## [What you are asked to do]
Return every line from the records below that has the word "Time".

(Extracted records)
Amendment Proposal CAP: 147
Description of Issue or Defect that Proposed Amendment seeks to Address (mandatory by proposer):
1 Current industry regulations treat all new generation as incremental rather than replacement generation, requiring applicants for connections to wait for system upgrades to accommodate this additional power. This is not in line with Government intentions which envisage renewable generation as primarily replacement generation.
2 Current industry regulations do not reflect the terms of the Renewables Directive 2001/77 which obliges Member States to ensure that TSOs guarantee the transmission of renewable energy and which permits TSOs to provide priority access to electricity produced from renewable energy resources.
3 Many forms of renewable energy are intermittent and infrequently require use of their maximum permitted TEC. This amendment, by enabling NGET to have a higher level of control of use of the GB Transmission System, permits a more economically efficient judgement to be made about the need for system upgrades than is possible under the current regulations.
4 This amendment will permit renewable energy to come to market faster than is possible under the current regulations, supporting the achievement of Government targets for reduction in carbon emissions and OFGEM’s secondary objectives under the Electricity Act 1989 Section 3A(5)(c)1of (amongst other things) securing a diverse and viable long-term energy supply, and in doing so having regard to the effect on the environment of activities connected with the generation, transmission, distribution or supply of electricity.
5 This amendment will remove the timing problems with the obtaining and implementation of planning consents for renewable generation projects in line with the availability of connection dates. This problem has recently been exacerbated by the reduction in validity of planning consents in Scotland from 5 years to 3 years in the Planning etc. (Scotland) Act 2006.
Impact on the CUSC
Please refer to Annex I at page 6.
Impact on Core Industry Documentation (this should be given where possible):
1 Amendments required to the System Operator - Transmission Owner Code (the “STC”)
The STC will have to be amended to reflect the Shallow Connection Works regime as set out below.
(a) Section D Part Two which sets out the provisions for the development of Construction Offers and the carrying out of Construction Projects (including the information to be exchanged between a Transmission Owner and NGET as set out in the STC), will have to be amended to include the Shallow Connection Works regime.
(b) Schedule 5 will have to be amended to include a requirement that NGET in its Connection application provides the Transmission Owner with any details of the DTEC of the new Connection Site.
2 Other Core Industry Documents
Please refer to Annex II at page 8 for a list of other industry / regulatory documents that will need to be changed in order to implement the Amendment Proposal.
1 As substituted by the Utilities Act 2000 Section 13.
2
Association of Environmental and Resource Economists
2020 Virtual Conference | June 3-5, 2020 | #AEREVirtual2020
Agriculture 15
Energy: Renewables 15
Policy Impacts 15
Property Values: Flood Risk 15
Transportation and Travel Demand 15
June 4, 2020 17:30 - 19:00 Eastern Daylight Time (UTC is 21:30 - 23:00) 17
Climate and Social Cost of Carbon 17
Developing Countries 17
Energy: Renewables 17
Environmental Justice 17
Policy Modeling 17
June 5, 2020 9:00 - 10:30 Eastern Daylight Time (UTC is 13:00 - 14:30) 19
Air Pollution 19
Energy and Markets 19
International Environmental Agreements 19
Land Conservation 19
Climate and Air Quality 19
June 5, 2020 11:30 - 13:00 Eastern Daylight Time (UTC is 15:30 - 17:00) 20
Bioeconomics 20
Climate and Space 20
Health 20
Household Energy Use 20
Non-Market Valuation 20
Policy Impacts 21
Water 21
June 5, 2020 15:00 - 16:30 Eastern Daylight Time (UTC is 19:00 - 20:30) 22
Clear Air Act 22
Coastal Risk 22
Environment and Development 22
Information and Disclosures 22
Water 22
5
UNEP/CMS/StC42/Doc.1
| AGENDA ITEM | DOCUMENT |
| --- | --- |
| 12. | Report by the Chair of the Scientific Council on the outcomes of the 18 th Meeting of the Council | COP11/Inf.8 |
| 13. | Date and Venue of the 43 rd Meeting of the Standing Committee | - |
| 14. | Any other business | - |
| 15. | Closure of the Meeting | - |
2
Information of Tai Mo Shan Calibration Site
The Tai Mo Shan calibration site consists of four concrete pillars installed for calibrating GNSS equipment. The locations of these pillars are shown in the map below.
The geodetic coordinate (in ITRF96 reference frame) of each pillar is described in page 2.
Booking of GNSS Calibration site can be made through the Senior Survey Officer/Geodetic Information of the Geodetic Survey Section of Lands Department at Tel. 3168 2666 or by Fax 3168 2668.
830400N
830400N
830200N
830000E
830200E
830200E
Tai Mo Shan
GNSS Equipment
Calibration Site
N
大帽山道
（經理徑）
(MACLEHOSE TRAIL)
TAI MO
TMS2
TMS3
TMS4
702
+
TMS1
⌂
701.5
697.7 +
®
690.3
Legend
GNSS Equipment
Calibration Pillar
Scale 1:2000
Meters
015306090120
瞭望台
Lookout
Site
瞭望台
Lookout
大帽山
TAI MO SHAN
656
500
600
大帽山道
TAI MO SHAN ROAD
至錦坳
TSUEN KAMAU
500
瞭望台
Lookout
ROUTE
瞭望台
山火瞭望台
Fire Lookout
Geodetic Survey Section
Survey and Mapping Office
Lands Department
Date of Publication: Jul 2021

## [Solution for this exercise]
June 4, 2020 17:30 - 19:00 Eastern Daylight Time (UTC is 21:30 - 23:00) 17
June 5, 2020 9:00 - 10:30 Eastern Daylight Time (UTC is 13:00 - 14:30) 19
June 5, 2020 11:30 - 13:00 Eastern Daylight Time (UTC is 15:30 - 17:00) 20
June 5, 2020 15:00 - 16:30 Eastern Daylight Time (UTC is 19:00 - 20:30) 22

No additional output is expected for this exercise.